### What you will do
**A)** Output, word for word, the part of the passage on additional ASMA time that starts at "Mathematically, the actual" and ends at "the Network Manager.".
**B)** Pick up the passage on additional ASMA time after its last sentence and continue it.

### Passage for review
=-=-=

Mathematically, the actual ASMA transit time per flight is calculated as the difference between the entry time at ASMA cylinder and ALDT. The additional ASMA time performance indicator is calculated as the difference between the actual transit time, and a previously computed transit time reference considered as unimpeded ASMA time.

Throughout this chapter units for each variable are shown in [ ] brackets.

### Step A: Filtering

Calculation of the additional ASMA time performance indicator is done with the flight data reported by airports as monthly reporting in combination with data received from the Network Manager.

The following filter criteria apply:

• flights with no actual ASMA time or an actual ASMA time of more than 2 hours are excluded, i.e. flights with $$\textrm{AcASMA} < 120 \textrm{min}$$ are taken into account;

• Helicopters are also excluded from the calculation.

### Step B: Determination of unimpeded time AC-RWY-SEC combination

In this step, flights are assigned a reference unimpeded ASMA time, according to the grouping of flights they belong. Flights are grouped by $$c_i$$, or grouping of flights with the same combination aircraft class, ASMA sector and arrival runway (direction of runway, i.e. 12 or 30R), at each airport $$j$$ ($$j = 1 \dotso n$$, $$n$$ being the total number of airports affected by regulation IR390/2013).

=-=-=

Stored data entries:

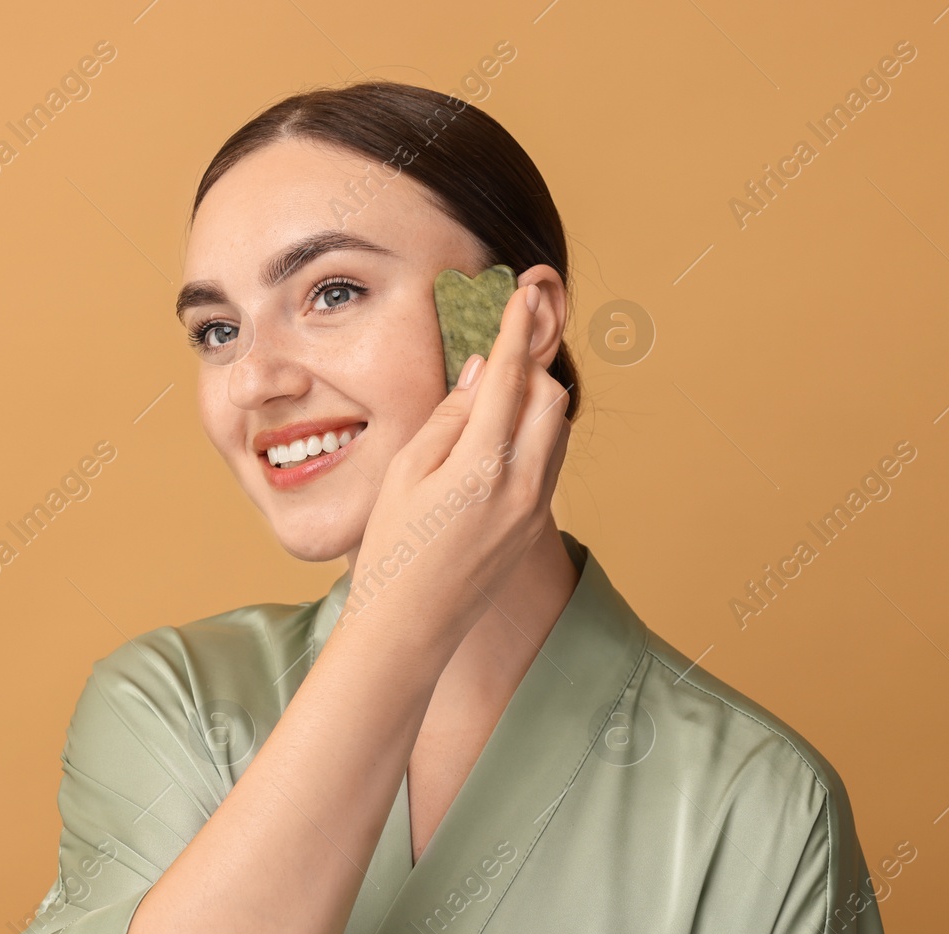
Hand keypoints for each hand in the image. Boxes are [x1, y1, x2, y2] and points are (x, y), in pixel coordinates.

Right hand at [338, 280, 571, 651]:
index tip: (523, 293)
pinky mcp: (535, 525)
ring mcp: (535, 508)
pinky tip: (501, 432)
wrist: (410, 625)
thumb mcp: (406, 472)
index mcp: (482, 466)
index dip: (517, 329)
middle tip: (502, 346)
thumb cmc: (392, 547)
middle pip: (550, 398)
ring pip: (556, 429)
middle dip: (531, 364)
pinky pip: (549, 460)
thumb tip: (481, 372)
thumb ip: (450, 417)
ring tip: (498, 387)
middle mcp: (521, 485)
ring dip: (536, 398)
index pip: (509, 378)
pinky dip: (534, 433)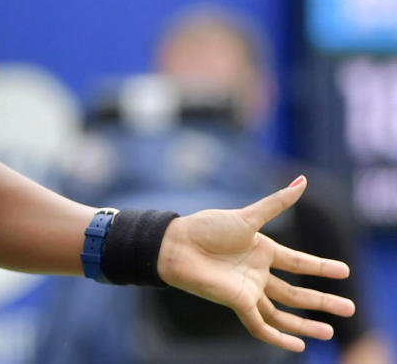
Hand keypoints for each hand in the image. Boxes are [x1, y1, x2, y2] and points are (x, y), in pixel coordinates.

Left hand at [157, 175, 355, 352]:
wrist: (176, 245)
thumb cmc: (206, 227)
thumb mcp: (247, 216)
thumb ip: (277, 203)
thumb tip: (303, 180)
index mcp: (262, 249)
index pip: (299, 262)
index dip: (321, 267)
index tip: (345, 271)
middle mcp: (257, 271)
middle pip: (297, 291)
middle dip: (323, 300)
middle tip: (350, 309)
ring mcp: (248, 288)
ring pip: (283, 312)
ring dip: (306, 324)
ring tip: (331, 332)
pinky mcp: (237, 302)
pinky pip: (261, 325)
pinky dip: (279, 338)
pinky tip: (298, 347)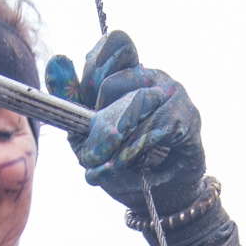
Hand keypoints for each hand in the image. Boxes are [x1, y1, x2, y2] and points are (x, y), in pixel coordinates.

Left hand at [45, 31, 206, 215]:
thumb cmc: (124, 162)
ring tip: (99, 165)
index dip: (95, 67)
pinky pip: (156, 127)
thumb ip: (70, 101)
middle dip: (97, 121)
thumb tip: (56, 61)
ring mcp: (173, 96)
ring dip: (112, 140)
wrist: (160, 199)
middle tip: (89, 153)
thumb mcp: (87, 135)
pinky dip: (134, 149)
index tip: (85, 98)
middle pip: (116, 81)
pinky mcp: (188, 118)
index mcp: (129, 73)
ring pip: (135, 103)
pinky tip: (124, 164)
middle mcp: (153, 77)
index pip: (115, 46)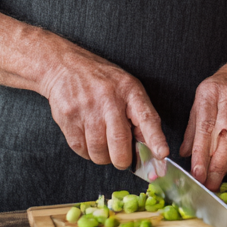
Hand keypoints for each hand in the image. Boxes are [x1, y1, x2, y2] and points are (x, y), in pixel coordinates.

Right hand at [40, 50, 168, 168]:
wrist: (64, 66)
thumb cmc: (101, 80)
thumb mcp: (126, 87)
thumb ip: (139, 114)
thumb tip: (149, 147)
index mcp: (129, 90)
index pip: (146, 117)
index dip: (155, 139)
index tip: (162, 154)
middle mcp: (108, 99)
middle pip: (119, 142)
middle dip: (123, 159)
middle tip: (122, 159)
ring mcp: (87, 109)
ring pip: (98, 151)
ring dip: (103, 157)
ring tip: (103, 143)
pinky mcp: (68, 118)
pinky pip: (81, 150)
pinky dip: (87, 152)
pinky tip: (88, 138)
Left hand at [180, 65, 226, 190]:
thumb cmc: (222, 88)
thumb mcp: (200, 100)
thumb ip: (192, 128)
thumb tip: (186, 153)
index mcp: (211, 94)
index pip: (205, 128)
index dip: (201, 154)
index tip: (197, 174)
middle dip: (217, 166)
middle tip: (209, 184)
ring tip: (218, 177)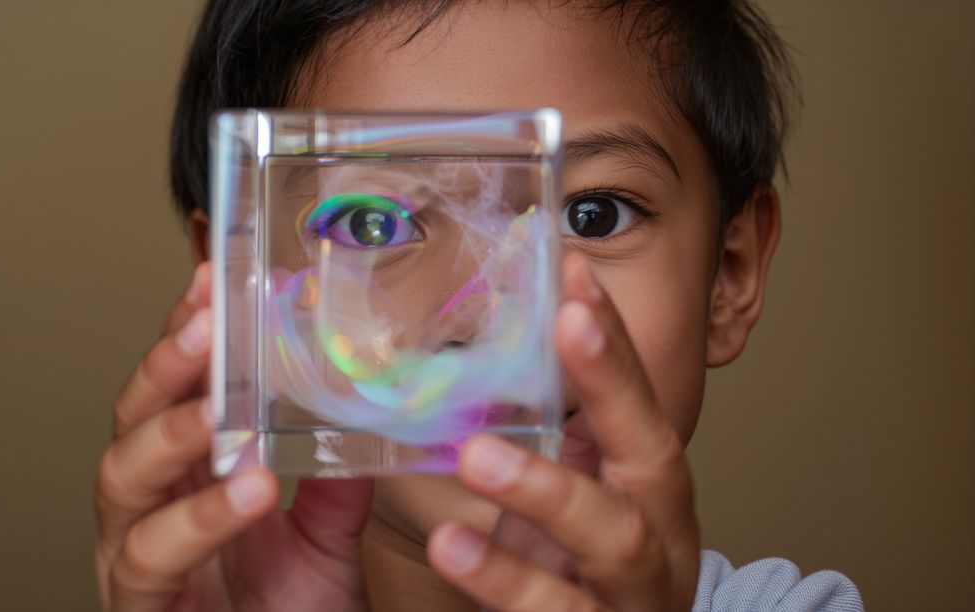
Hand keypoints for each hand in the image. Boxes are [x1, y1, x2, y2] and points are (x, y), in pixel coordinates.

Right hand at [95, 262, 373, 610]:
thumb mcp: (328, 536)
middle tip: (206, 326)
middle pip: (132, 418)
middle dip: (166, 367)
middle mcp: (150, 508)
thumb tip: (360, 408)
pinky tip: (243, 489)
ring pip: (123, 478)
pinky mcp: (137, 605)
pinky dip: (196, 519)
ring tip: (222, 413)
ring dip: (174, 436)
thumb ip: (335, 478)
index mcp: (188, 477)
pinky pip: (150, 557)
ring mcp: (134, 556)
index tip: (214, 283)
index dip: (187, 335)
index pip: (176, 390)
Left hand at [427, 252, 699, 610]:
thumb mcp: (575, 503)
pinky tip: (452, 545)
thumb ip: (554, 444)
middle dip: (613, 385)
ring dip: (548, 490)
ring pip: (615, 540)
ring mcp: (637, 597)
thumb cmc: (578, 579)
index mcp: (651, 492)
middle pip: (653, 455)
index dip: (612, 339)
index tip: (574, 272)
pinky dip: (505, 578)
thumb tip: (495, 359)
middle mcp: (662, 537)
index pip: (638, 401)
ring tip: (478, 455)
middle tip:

=-=-=

### Answers to each task
**A)**
Mathematically, the actual ASMA transit time per flight is calculated as the difference between the entry time at ASMA cylinder and ALDT. The additional ASMA time performance indicator is calculated as the difference between the actual transit time, and a previously computed transit time reference considered as unimpeded ASMA time.

Throughout this chapter units for each variable are shown in [ ] brackets.

### Step A: Filtering

Calculation of the additional ASMA time performance indicator is done with the flight data reported by airports as monthly reporting in combination with data received from the Network Manager.

**B)**
For example, if there are four aircraft classes landing at the airport $$j$$, two ASMA sectors and two arrival runways, then there will be $$16 \, c_j$$ groupings of flights.

$$\textrm{UASMA}(c_i)$$, the unimpeded ASMA time, is a calculated constant for each grouping $$c_i$$ (for calculation see section 4.2) [min]. The unimpeded ASMA time is the ASMA transit time in non-congested conditions at arrival airport.

### Step C: Calculation of Additional ASMA Time per flight

Let:

• $$f$$ arrival flight,
• $$f_{c_i}$$ Arrival Flight belonging to the grouping $$c_i$$. Each grouping $$c_i$$ contains at least one flight.
• $$\textrm{ET}(f_{c_i})$$ ASMA entry time. The time of last entry of the flight $$f_{c_i}$$ in its ASMA sector [time],
• $$\textrm{ALDT}(f_{c_i})$$ Actual Landing Time of flight $$f_{c_i}$$ [time],

The $$\textrm{AcASMA}(f_{c_i})$$, the actual ASMA transit time for a flight $$f_{c_i}$$, is defined as the elapsed time between the time of the last entry of the flight $$f_{c_i}$$ in its ASMA sector, $$\textrm{ET}(f_{c_i})$$ [time], and its Actual Landing Time $$\textrm{ALDT}(f_{c_i})$$ [time].

$\textrm{AcASMA}(f_{c_i}) = \textrm{ALDT}(f_{c_i}) - \textrm{ET}(f_{c_i}), [min]$

Then, the Additional ASMA Time per flight $$\textrm{AdASMA}(f_{c_i})$$ is calculated for each flight $$f_{c_i}$$ as the difference between the Actual ASMA Transit Time $$\textrm{AcASMA}(f_{c_i})$$ of the flight and the Unimpeded ASMA Time $$\textrm{UASMA}(c_i)$$ for the Grouping $$c_i$$ to which the flight belongs.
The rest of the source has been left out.